Thanks for a push in the right direction!

Edit: I tried this again with en_core_web_lg without my own vectors and it does find the patterns and works as expected, but I think that not having other entities and using my own vectors should improve accuracy? Maybe there’s something wrong with my model? I’m creating the model by:

nlp = spacy.load('en_core_web_lg', disable=["ner"])
nlp.add_pipe(nlp.create_pipe('ner'))
nlp.begin_training()
nlp.to_disk('./tmp/model')

and then running

prodigy ner.teach material_ner ./tmp/model/ ./pages_all.jsonl --patterns ./material_patterns.jsonl

With a patterns file that looks like:

{"label":"MATERIAL","pattern":[{"lower":"cement"}]}
{"label":"MATERIAL","pattern":[{"lower":"concrete"}]}
{"label":"MATERIAL","pattern":[{"lower":"plywood"}]}
{"label":"MATERIAL","pattern":[{"lower":"tiles"}]}
{"label":"MATERIAL","pattern":[{"lower":"steel"}]}
{"label":"MATERIAL","pattern":[{"lower":"aluminum"}]}

Edit 2: I’ve been able to get this to work when I don’t replace the ner pipe with my own. I’m using the en_core_web_sm with my own vectors and can successfully train. How would I properly get this to work with a blank ner pipe?

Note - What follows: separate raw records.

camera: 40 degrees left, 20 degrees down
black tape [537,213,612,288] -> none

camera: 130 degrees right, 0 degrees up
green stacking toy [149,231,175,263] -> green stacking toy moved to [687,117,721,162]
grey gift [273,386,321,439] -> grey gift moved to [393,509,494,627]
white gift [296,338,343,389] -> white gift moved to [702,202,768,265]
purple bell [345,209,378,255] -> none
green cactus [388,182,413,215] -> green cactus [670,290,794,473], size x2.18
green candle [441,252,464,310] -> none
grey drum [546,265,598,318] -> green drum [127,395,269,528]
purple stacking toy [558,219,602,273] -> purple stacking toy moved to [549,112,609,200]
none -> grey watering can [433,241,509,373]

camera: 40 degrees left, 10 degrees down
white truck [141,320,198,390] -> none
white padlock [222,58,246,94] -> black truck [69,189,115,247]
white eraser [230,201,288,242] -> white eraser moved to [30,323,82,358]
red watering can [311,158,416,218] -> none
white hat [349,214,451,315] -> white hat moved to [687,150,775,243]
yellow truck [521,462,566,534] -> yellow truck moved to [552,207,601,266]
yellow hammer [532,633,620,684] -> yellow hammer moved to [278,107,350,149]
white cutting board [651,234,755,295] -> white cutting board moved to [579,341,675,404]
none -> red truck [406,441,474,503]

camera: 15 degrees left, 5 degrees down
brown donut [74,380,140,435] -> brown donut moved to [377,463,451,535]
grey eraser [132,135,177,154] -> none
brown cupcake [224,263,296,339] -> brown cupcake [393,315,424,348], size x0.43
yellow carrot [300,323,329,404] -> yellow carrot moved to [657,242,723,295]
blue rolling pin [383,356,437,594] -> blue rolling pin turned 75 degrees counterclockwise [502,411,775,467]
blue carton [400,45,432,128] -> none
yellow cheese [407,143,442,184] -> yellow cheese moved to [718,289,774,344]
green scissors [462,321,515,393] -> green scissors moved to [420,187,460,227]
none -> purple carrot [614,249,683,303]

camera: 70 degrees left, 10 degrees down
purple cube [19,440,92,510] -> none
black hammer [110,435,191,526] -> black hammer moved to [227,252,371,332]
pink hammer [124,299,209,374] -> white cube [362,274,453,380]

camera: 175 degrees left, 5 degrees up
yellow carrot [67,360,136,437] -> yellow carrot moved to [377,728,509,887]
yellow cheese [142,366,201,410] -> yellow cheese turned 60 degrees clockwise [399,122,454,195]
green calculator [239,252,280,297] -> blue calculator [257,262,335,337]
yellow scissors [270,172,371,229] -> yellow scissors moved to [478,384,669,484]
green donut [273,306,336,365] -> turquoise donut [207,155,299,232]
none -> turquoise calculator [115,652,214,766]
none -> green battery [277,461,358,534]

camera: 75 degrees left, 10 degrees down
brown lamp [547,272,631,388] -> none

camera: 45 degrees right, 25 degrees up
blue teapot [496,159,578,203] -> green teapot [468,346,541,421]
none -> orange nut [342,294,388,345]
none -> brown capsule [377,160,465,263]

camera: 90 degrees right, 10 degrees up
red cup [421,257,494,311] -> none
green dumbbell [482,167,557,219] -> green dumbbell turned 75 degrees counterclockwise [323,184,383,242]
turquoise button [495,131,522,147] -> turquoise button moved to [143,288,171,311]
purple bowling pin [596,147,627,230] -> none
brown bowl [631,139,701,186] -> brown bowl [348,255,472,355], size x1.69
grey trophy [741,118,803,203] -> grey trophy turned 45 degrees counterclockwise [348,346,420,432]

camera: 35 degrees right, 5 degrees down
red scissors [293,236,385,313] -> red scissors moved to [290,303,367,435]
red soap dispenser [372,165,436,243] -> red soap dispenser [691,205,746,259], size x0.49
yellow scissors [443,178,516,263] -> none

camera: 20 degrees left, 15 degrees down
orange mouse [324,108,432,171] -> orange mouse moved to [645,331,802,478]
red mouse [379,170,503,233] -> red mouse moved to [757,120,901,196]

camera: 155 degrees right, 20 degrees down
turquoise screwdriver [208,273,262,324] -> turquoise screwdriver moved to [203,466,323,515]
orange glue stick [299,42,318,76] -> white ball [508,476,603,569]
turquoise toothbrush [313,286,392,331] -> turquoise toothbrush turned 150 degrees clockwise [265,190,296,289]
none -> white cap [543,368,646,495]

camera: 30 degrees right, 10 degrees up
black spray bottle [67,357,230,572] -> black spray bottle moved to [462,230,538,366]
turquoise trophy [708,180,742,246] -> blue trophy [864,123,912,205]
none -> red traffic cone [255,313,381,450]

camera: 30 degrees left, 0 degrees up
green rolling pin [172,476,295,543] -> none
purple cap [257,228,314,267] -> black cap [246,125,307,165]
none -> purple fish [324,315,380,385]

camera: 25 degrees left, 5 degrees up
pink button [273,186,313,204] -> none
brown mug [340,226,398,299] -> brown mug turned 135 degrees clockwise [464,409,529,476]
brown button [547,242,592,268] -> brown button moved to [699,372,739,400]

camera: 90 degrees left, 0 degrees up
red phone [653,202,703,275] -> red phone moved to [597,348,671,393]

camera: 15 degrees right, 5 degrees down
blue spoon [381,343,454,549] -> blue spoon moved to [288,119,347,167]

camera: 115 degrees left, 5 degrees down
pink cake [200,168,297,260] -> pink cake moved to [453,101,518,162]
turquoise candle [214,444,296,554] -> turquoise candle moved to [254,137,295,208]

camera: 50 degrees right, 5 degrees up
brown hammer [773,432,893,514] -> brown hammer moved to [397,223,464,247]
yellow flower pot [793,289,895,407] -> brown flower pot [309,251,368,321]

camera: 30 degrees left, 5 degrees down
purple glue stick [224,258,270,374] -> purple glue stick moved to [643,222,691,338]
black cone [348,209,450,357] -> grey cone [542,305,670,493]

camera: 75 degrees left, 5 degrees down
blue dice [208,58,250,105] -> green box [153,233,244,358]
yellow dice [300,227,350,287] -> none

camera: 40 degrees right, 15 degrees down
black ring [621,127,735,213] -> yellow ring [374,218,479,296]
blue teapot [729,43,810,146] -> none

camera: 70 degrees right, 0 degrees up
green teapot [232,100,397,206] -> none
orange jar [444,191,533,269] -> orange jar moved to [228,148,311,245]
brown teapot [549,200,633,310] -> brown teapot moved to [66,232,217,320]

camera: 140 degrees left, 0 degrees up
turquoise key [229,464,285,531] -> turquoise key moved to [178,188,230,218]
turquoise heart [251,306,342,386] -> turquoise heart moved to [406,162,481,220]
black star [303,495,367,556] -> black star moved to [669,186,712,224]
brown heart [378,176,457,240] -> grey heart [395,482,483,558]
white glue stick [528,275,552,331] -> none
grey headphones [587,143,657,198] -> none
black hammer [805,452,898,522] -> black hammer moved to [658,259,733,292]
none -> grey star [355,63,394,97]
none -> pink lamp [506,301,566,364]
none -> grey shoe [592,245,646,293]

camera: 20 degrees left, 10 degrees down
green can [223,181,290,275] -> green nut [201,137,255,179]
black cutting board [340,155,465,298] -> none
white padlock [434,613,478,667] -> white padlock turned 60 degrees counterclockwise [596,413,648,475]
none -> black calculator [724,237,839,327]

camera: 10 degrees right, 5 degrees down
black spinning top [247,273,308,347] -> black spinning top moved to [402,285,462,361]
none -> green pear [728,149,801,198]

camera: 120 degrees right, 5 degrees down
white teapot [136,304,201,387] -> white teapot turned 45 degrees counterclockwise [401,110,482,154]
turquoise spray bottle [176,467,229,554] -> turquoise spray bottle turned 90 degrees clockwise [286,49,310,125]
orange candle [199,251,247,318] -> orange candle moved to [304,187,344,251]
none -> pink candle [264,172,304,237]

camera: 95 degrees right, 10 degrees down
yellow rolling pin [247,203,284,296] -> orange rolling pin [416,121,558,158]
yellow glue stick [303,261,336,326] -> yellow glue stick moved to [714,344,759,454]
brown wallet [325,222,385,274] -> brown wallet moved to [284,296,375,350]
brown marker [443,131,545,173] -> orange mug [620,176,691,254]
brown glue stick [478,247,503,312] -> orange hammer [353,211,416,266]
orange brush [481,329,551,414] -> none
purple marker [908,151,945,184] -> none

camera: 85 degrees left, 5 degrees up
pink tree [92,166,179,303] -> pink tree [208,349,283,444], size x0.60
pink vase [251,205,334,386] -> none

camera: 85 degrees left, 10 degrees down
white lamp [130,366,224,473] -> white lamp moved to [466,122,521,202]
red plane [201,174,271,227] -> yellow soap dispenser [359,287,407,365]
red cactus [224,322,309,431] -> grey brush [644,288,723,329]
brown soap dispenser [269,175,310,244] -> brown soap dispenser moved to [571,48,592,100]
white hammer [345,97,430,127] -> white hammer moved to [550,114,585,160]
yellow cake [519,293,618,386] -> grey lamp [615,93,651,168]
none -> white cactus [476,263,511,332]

Thanks for the detailed report. I’m not 100% sure but I think you’re not doing anything wrong. Instead I think the behavior of the ner.teach could be improved here.

When adding new entity types for my own experiments, I’ve mostly been starting from the pre-trained models. However, it’s definitely important to be able to start from a blank model! So this is a gap in our QA, and it looks like we need better heuristics in the ner.teach recipe to support this.

Here’s what I think is going on.

When you use the --patterns flag, the recipe interleaves questions from two models: the PatternMatcher, and the EntityRecognizer. The --label argument tells the models to filter out questions which don’t have the label you’re interested in. The prefer_uncertain function then sorts the stream of scored questions, to ask you ones where the score is close to 0.5.

When you run the ner.teach with a pre-trained model, it’s pretty confident in its predictions, so its questions about MATERIAL-labelled entities will be very close to 0.0 in score. The first questions you receive will therefore be from the PatternMatcher. As you update the EntityRecognizer, the scores for MATERIAL entities will increase, and you’ll start to be asked some of those questions. Those initial questions will be pretty off-base, but your corrections and the existing weights mean it learns the category surprisingly quickly.

When starting with a blank model, the score distribution in the entity recognizer is pretty uniform. This means you’re asked a lot of nonsense questions. If you click through all of these the model should eventually learn. However, this workflow can obviously be improved.

Two suggestions:

  1. An easy thing that will help a bit, without solving the underlying issue: pre-process to remove the whitespace Tip: Preprocessing text (whitespace, unicode) with textacy

  2. You might try writing rules which exclude a phrase from being an entity. You can then use these to automatically answer those implausible questions, making boot-strapping go faster. There’s code for this in this thread: patterns using regex or shape . This “anti-pattern” workflow has been suggested as a feature request.